■ Document passage:
<<<<

However, if it is desired to print the documents in line, a printer should 
be disposed upstream of the stations that have been attuned to each other. 
Printers are apparatuses having a specific technology. For this reason, it 
is generally more attractive to utilize commercially available printers 
for this than to develop or adapt a printer especially for that purpose. 
Moreover, for many users, the possibility of using a standard printer 
offers the advantage that a printer which is already present can be used 
in combination with the apparatus for composing mail items for in-line 
printing and finishing printed documents to become mail items. Normally, 
however, printers for general use are not designed for cooperation with 
apparatuses disposed downstream thereof, as a consequence of which 
provisions are required for causing the output of the printer to connect 
with the input of the downstream apparatus (for instance an apparatus for 
composing mail items). 
SUMMARY OF THE INVENTION 
The object of the invention is to provide a method with which the output of 
a station delivering flat objects, such as a printer, and the input of an 
apparatus, disposed downstream and in line therewith, for processing those 
delivered objects, can be adjusted to each other in a reliable and 
user-friendly manner. 
In accordance with the present invention, this object is realized with a 
method for temporarily storing flat objects such as sheets, envelopes or 
compositions therefrom. 
The objects are received one by one, for each received object a code is 
determined that is associated with that object, and reference data 
corresponding to that code (optionally identical to that code) are stored 
in accordance with the order of receipt of the objects. 
After a short or longer time, received objects are discharged one by one in 
an order dependent on the order of receipt of those objects. 
Each object that is discharged is scanned. Registered measuring values are 
processed into a scanning result obtained upon the scanning of the object. 
On the basis of the order of receipt of the objects, the reference data 
associated with the discharged object are read and the scanning result 
obtained upon the scanning of the object is compared with that one of the 
codes that is associated with or is represented by the reference data 
read. 
Finally, if at least a predetermined extent of agreement between the code 
and the scanning result is found, a first operating status is selected or, 
if less than the predetermined extent of agreement between the code and 
the scanning result is found, a different operating status is selected. 
Because the received objects are temporarily stored, the output of objects 
can temporarily be greater and subsequently smaller than the input of 
objects in the apparatus disposed downstream of the object-delivering 
apparatus. 
In the case of for instance printers, the problem that a double or multiple 
object is delivered does not infrequently occur, because objects are not 
separated from one another when delivered from a storage holder of the 
printer. This double object consists of a printed first object and an 
unprinted second object, the objects lying completely or partly on top of 
each other. 
It may also occur that double objects are delivered upon the delivery of 
objects after the temporary storage. These objects may have the same 
composition as the supplied double objects or may consist of two printed, 
separately supplied and received objects. 
If a double object is delivered by the printer and this object, after 
having been temporarily stored, is delivered in the form of two separate 
single objects, or if two separately supplied objects are delivered as a 
double object, errors in the processing of those and subsequently objects 
may be caused in various ways.

>>>>

■ Directive 1:
Translate this sentence from the passage on storing printed objects into Spanish: "Printers are apparatuses having a specific technology."
■ Directive 2:
Extend the passage on storing printed objects, starting after its last sentence.

■ Excerpted records:
<<<<

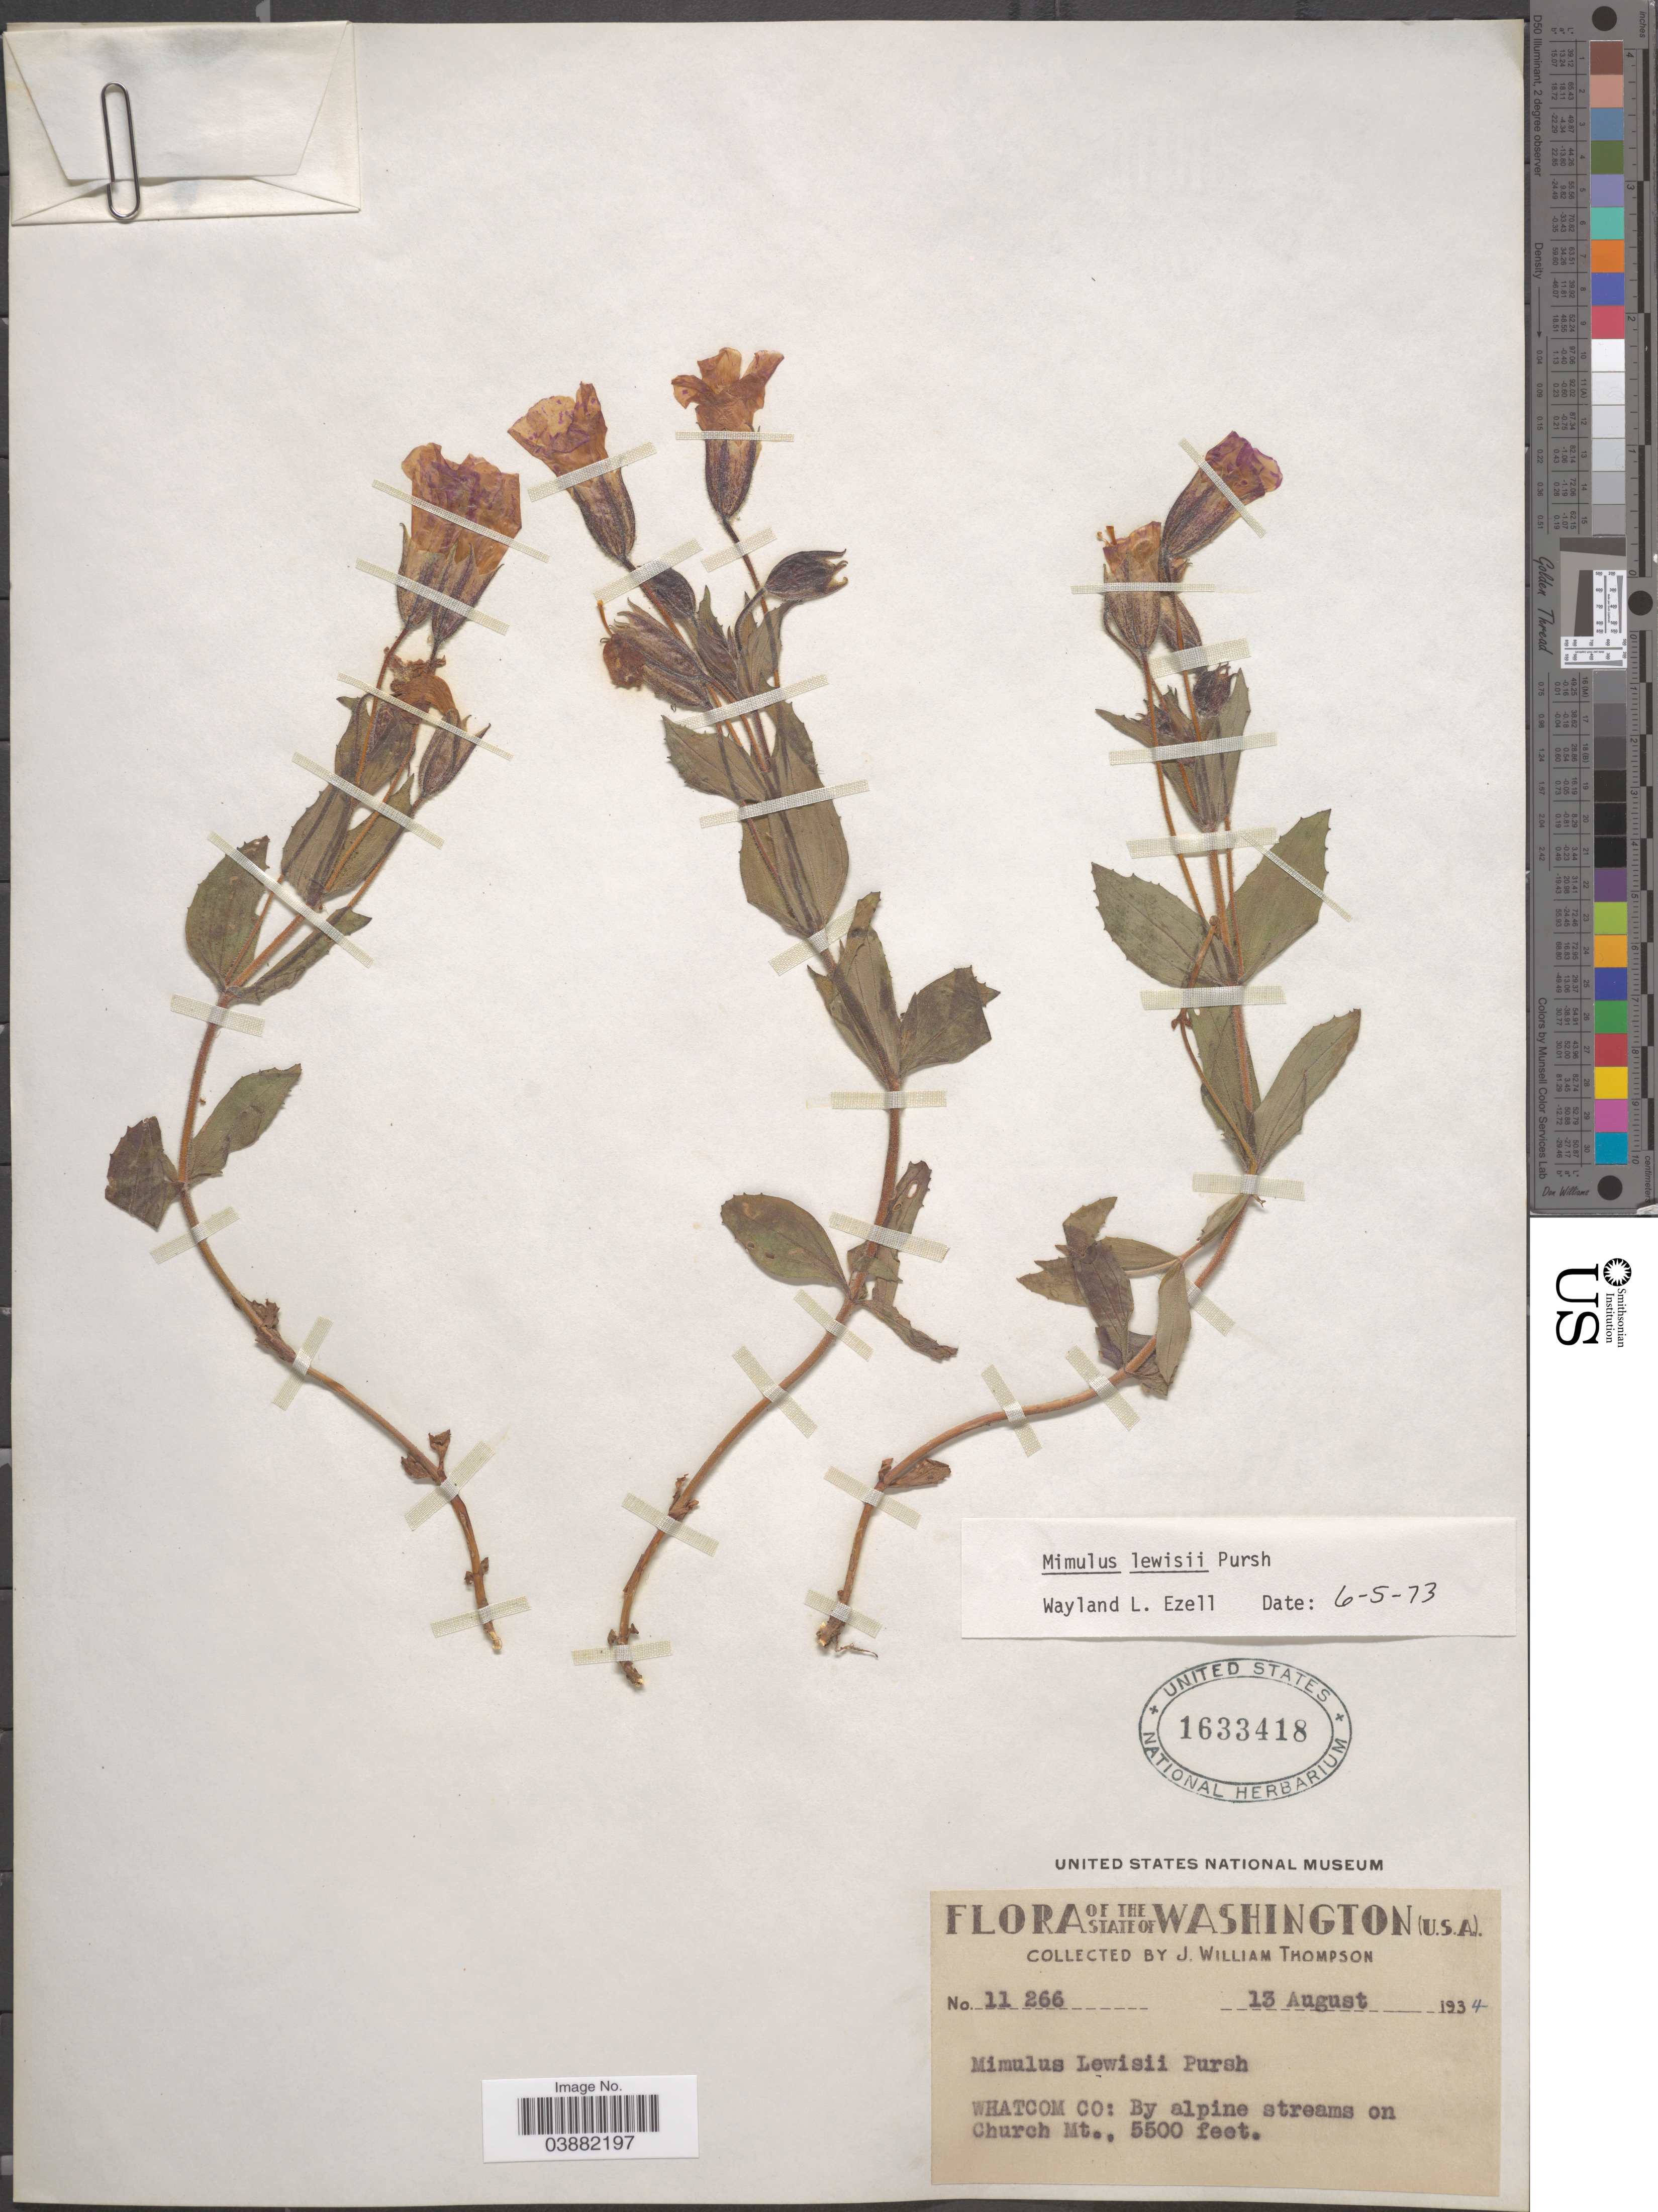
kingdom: Plantae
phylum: Tracheophyta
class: Magnoliopsida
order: Lamiales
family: Phrymaceae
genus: Mimulus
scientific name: Mimulus lewisii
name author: Pursh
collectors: J. W. Thompson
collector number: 11266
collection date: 1934-08-13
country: United States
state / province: Washington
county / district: Whitman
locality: Whatcom Co: By alpine streams on Church Mt.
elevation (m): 1676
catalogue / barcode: US 1633418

>>>>

■ Task output 1:
Las impresoras son aparatos que tienen una tecnología específica.

■ Task output 2:
For instance, if the objects are in each case collected in pairs for 
collective dispatch as first and second sheets of the same mail item, an 
unprinted sheet delivered by the printer as part of a double sheet will be 
processed as first or second sheet of a mail item, as a result of which 
the second sheet of that mail item will be processed as first sheet of a 
next mail item. Hence, if no further irregularities occur, all following 
mail items will further consist of the second sheet of the preceding mail 
item and the first sheet. As a consequence, a large number of addressees 
will receive a sheet intended for another addressee. A comparable effect 
may also occur if after the temporary storage separately supplied sheets 
are delivered as a double sheet. If different, predetermined appendices 
are to be selectively added to successive single objects or objects 
collected to form sets, the above-outlined failures may cause a large 
number of appendices to be added to the wrong printed objects. 
It will be understood that these effects are particularly undesirable, 
especially if the printed objects and/or the appendices contain more or 
less confidential information specifically intended for the addressee.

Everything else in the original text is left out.